#### Testo estratto

Non è oro tutto ciò che è sequel
In un’estate (e in un’epoca ormai) di sequel e reboot, il fallimento di Men In Black: International ci ricorda, ancora una volta, come non tutti i franchise possano essere salvati o ripresi, perchè non tutte le serie hanno effettivamente qualcosa da dire. La pellicola di F. Gary Gray avrebbe dovuto espandere l’universo dei MIB e portarli in una nuova epoca allargata, avendo spostato le vicende degli Uomini (e Donne) In Nero da New York all’Europa, in particolare a Londra. L’assunzione di Tessa Thompson e Chris Hemsworth, già insieme in Thor: Ragnarok, aveva poi fatto ben sperare, così come alcuni elementi originali introdotti che sembrava potessero stuzzicare i fan. Missione fallita, così come il tentativo di resuscitare la saga di Shaft con Samuel L. Jackson. Entrambi i progetti sono dunque affondati, incassando in totale 37 milioni di dollari nella prima settimana, nonostante Men In Black: International fosse al primo posto al box office americano. Giusto per dare un termine di paragone, War – Il Pianeta delle Scimmie, acclamato dalla critica, è stato considerato scarsamente profittevole a fronte di un esordio di 56 milioni; il franchise non è stato bloccato, ma una futura pellicola appare ora a rischio, non essendo ancora stata annunciata.
Il fallimento di Men In Black: International, arrivato a stretto giro di posta dopo quello di X-Men: Dark Phoenix, altro sequel di una saga storica e milionaria, ci porta a porci un interrogativo: sono davvero necessari tutti questi sequel e reboot? Ma soprattutto, perchè Hollywood continua a produrne, andando a riesumare saghe morte e sepolte?
Cinema sempre più bisognoso di incassi
La risposta è: necessità. I sequel, infatti, restano i film che hanno la più alta probabilità di funzionare al botteghino, e di portare dunque la gente al cinema (e soldi nelle casse delle major). Con l’avvento di Netflix e piattaforme di streaming legali e non, è sempre più difficile convincere le persone ad uscire di casa e pagare un (costoso) biglietto per entrare in sala. Nella classifica dei top film del 2019 troviamo difatti ben 6 sequel, 1 prodotto come Detective Pikachu, che vuole essere l’inizio di un franchise (oltre ad essere tratto da una serie videoludica) e 2 pellicole come Aladdin e Dumbo, remake in live-action di celeberrimi film d’animazione Disney.

########
#### Voci fornite

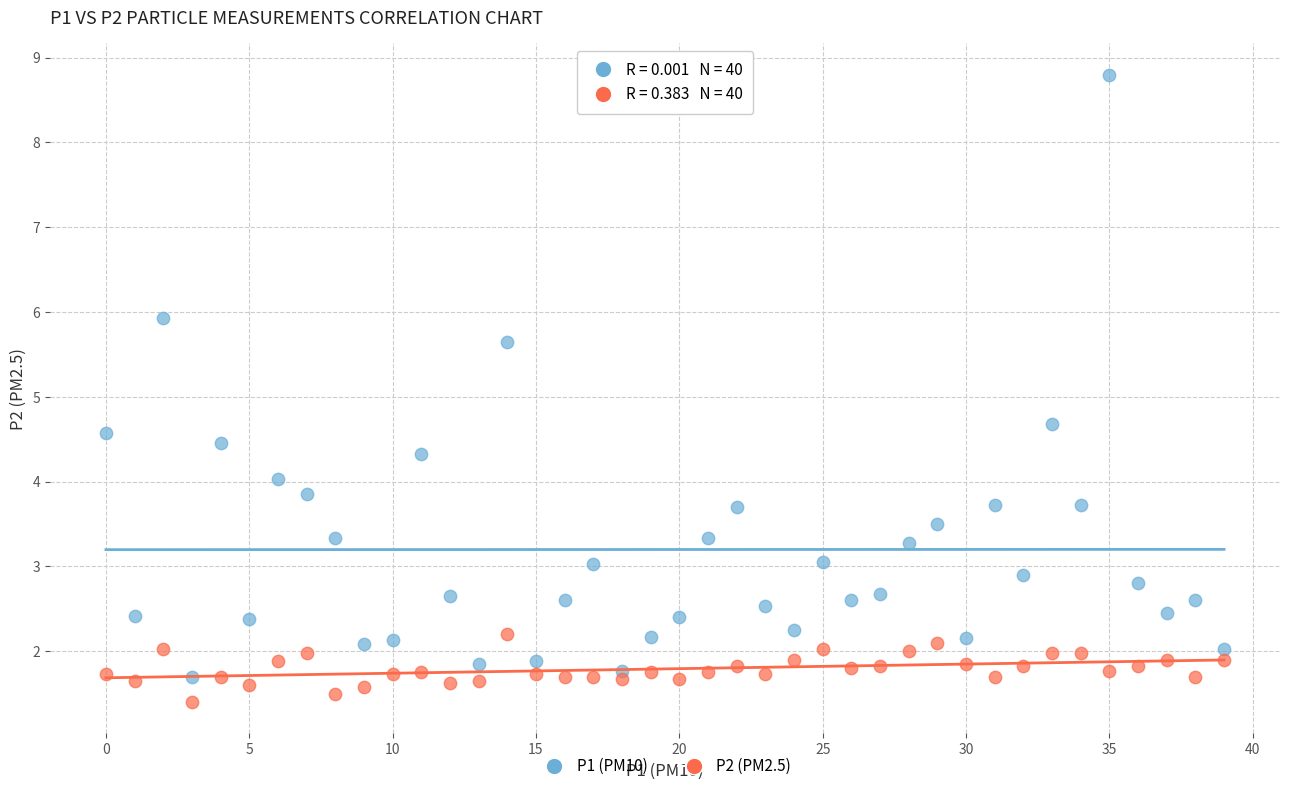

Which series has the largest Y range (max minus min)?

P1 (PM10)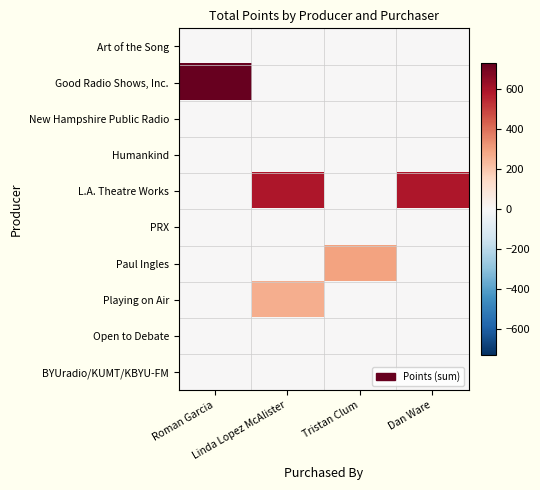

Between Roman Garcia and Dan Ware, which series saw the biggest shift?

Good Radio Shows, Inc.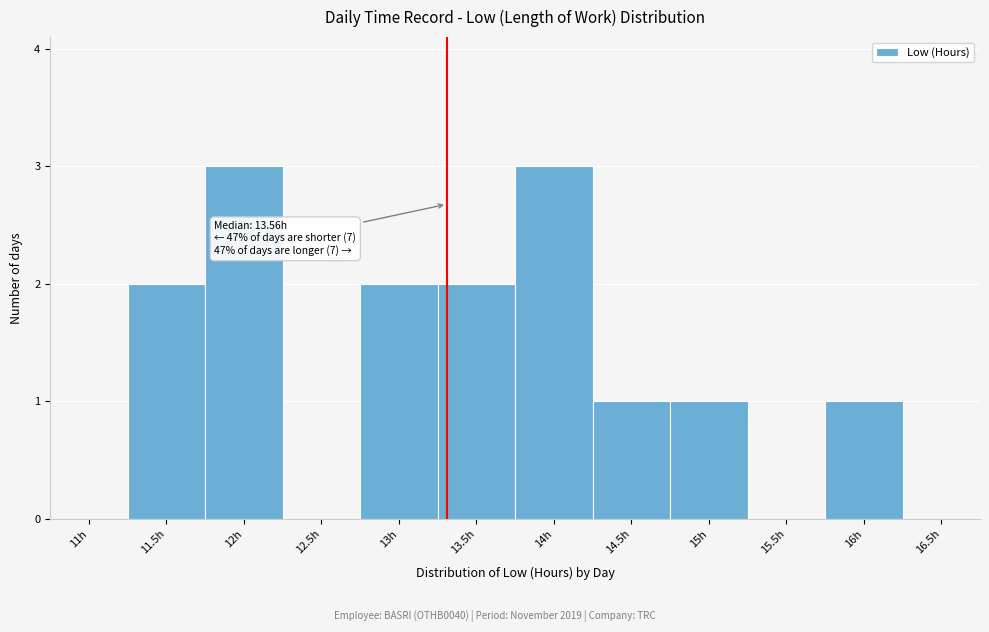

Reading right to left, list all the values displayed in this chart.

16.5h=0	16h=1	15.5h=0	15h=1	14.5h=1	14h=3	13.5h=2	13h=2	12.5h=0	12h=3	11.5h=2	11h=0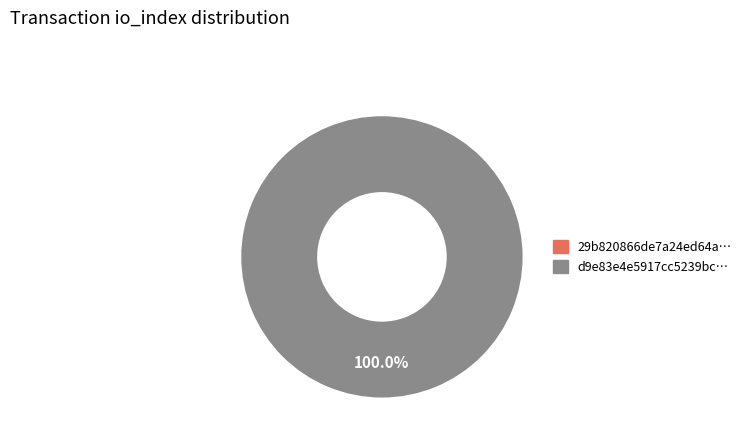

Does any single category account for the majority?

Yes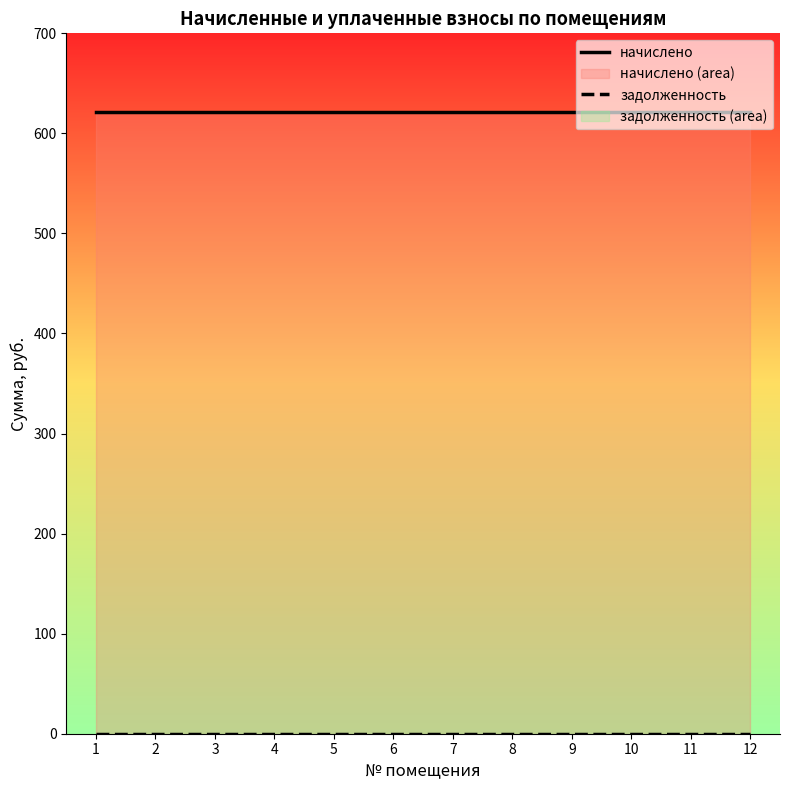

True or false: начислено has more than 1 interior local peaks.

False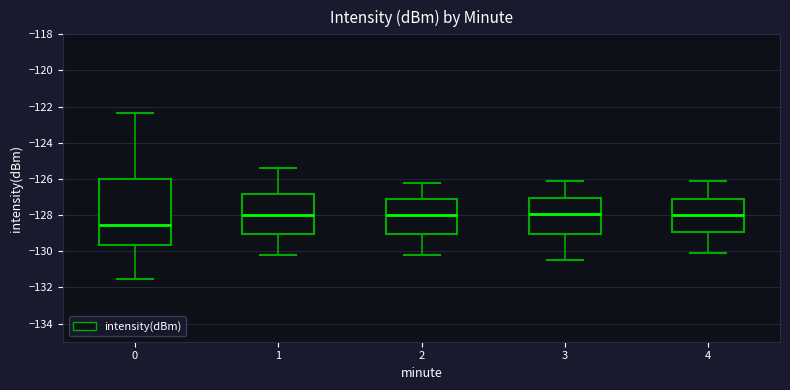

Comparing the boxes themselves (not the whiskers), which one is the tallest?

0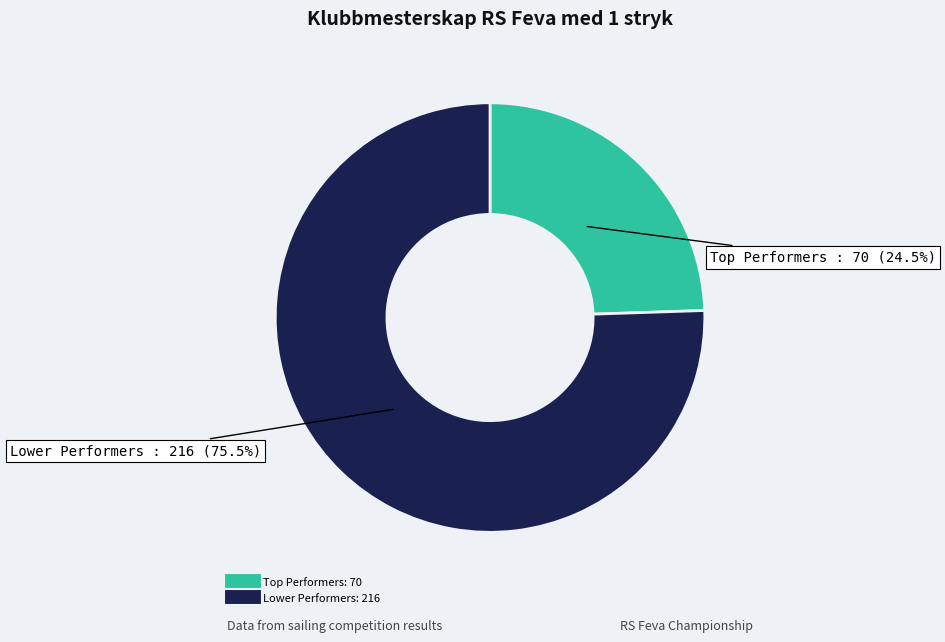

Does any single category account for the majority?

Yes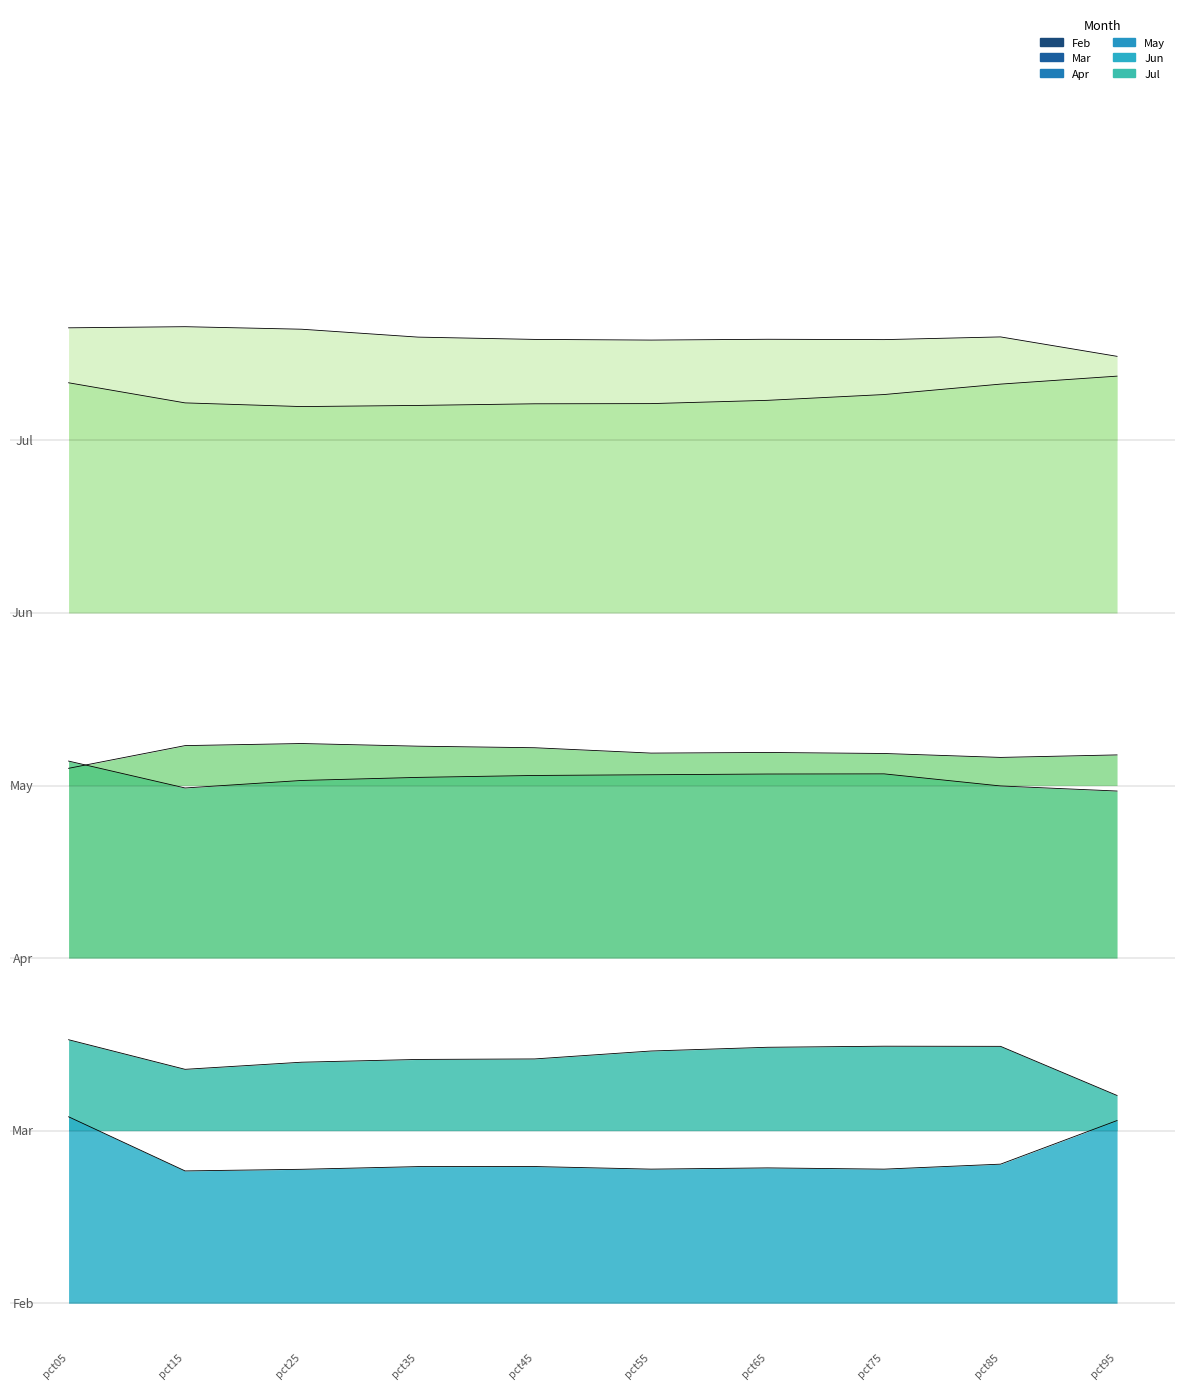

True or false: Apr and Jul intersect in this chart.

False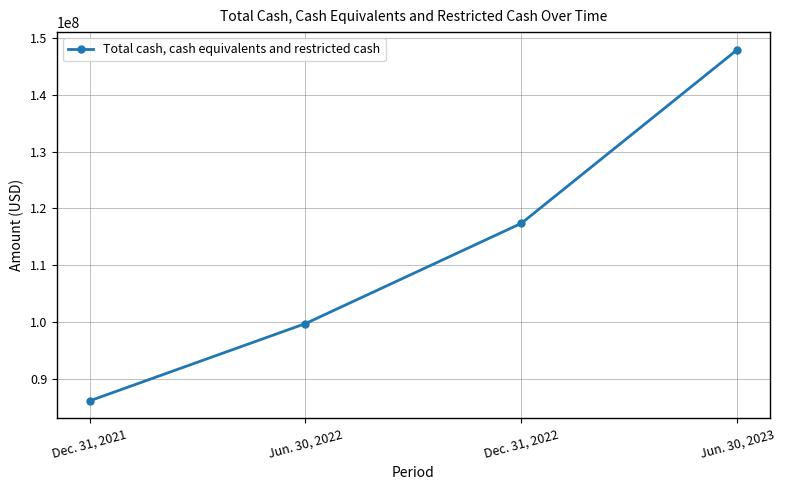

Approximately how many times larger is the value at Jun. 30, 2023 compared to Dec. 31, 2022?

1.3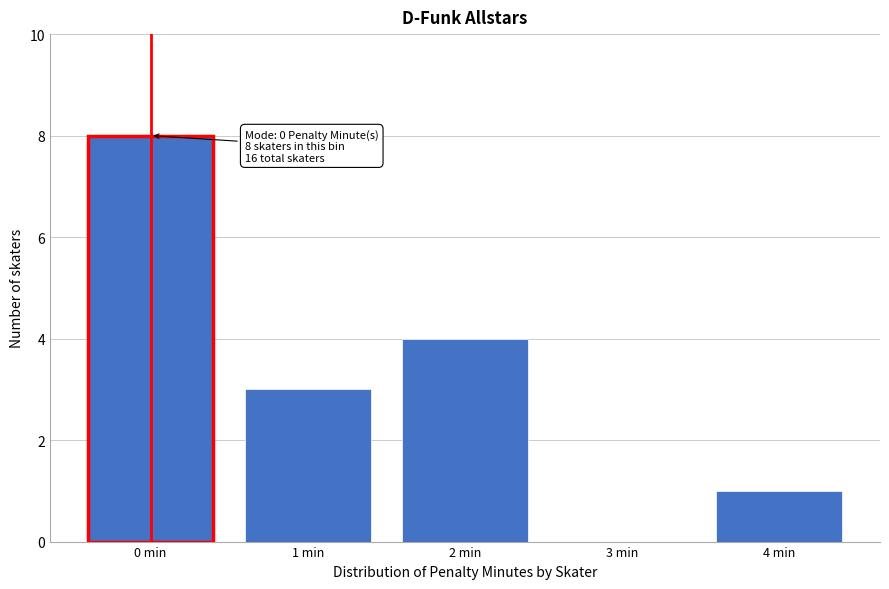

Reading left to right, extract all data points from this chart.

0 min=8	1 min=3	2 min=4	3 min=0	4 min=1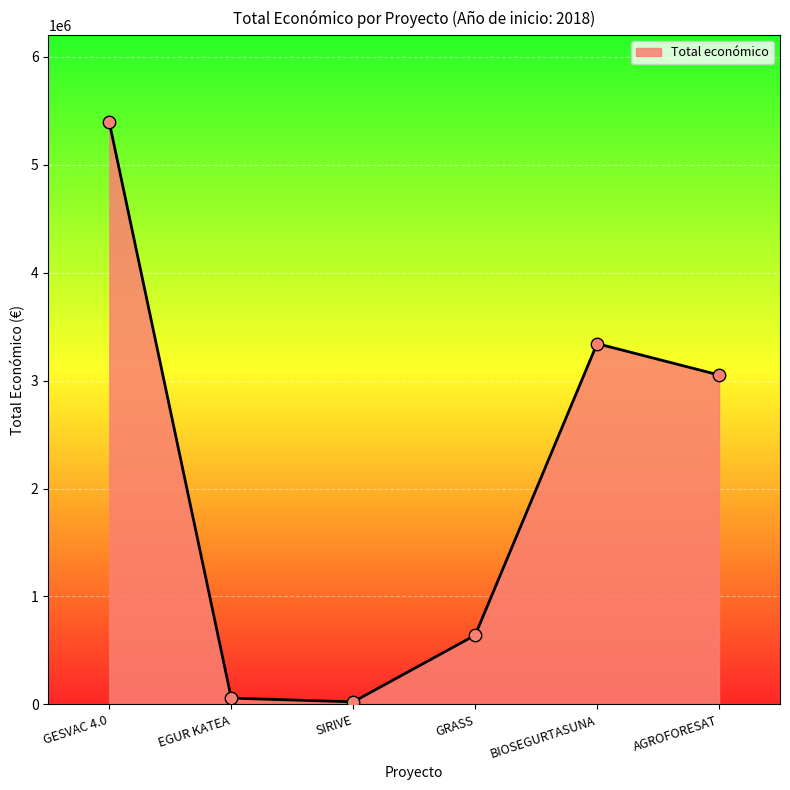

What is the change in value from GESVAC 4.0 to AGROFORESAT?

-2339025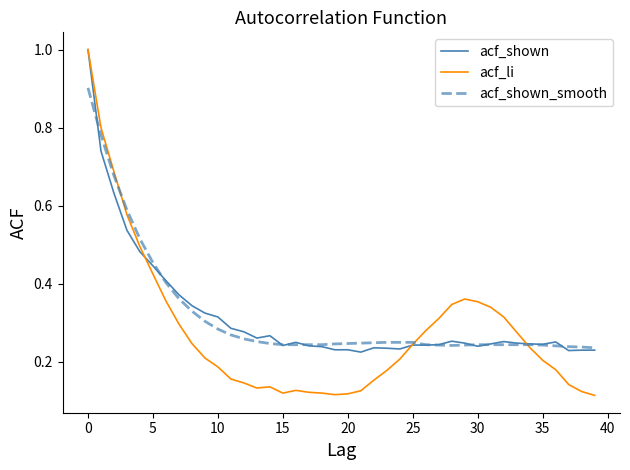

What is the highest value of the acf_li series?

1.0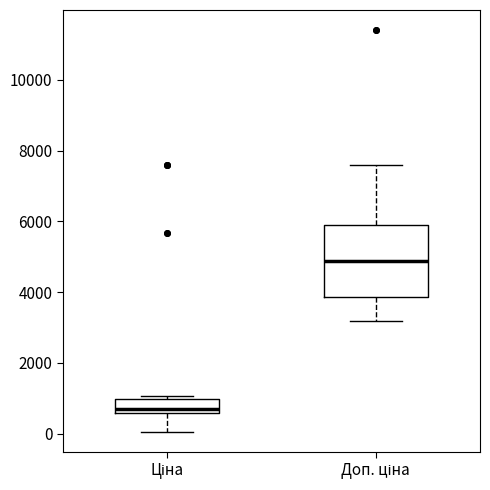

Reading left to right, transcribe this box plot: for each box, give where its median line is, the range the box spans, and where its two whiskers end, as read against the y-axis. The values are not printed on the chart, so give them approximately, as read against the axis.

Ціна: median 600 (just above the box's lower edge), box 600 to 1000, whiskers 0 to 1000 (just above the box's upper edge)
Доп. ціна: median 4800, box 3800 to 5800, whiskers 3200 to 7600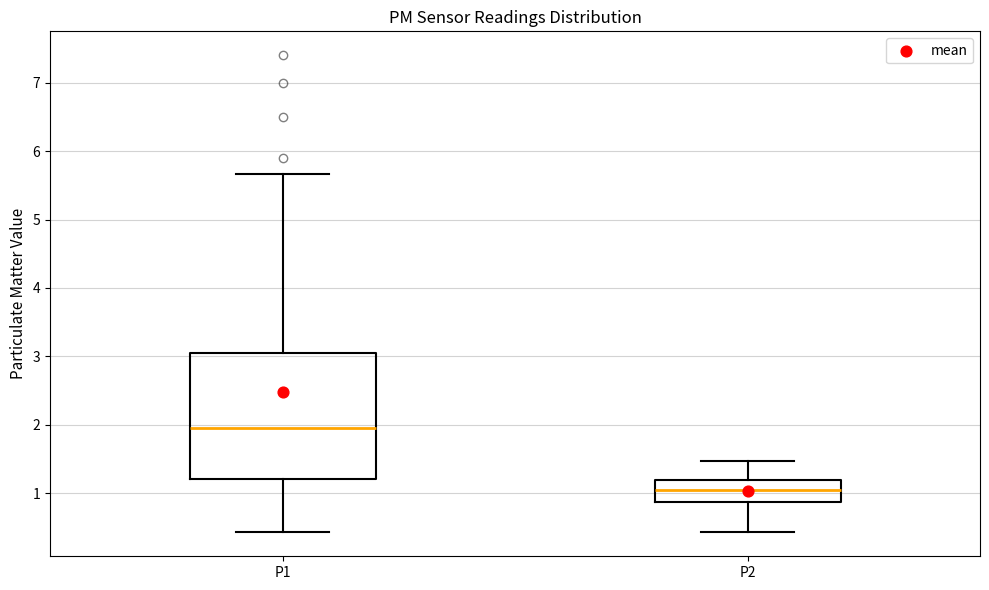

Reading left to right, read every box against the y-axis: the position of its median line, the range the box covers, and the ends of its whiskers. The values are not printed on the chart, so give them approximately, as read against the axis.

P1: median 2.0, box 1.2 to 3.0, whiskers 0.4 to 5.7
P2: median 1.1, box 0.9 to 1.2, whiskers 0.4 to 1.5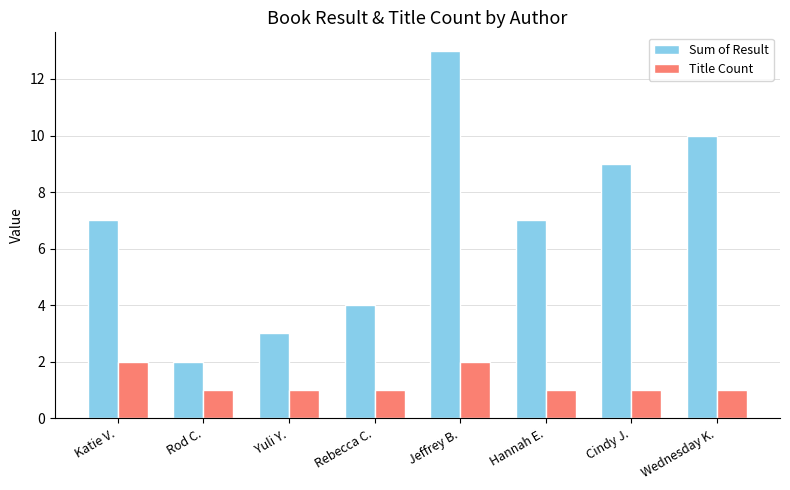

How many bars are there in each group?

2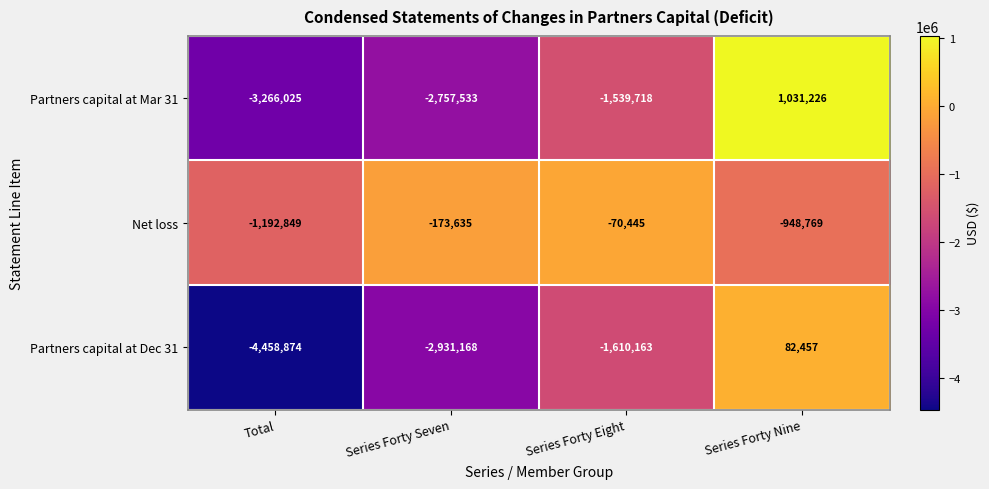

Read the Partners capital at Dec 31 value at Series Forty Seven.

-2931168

########

:: Domande ::
• A. Elenca tutte le persone chiamate per nome nel testo sui sequel.
• B. Rispondi a queste domande sul testo sui sequel.
(i) In quale città europea sono state spostate le vicende in Men In Black: International?
(ii) Quanto hanno incassato in totale i due progetti nella prima settimana?
(iii) Quanti sequel compaiono nella classifica dei top film del 2019?
• C. Prosegui il testo sui sequel e i reboot dopo la sua ultima frase.

:: Risposte ::
• A. F. Gary Gray, Tessa Thompson, Chris Hemsworth, Samuel L. Jackson

• B.
(i) A Londra.
(ii) 37 milioni di dollari.
(iii) Sei.

• C.
L’unica idea davvero originale presente in classifica è dunque Noi, horror scritto e diretto da Jordan Peele, con protagonista Lupita Nyong’o. Analizzando questi numeri dunque si evidenzia un dato ineluttabile: i sequel fanno più soldi delle idee originali, e questo perchè le persone li amano. Senza citare esempi banali come gli Avengers o Star Wars, la saga di Rocky ad esempio ha visto nuova linfa in Creed e Creed 2, così come Alla Ricerca di Dory e Jurassic World.
Le difficoltà dei nuovi franchise
Alcune idee nuove, ma non certo originali, arrivano da piccoli franchise come Attacco al Potere con Gerard Butler e John Wick, protagonista l’amatissimo Keanu Reeves, entrambi arrivati al terzo film. A questi possiamo aggiungere Taken, iniziato nel 2008 con Io Vi Troverò e nota per aver rilanciato la carriera di Liam Neeson. Iniziare nuove serie resta però comunque un azzardo: basti guardare ai fallimenti milionari di Robin Hood, King Arthur – Il Potere della Spada di Guy Ritchie, con Charlie Hunnam, o Assassin’s Creed di Justin Kurzel. Tutti film con altissimo budget e attori di primo piano, da Taron Egerton a Michael Fassbender, che hanno tragicamente fallito. Proprio il talentuoso Fassbender pare avere una certa sfortuna in questo senso, avendo partecipato anche ai prequel di Alien, Prometheus e Alien: Covenant, di cui l’attore pare essere stato l’unico elemento positivo.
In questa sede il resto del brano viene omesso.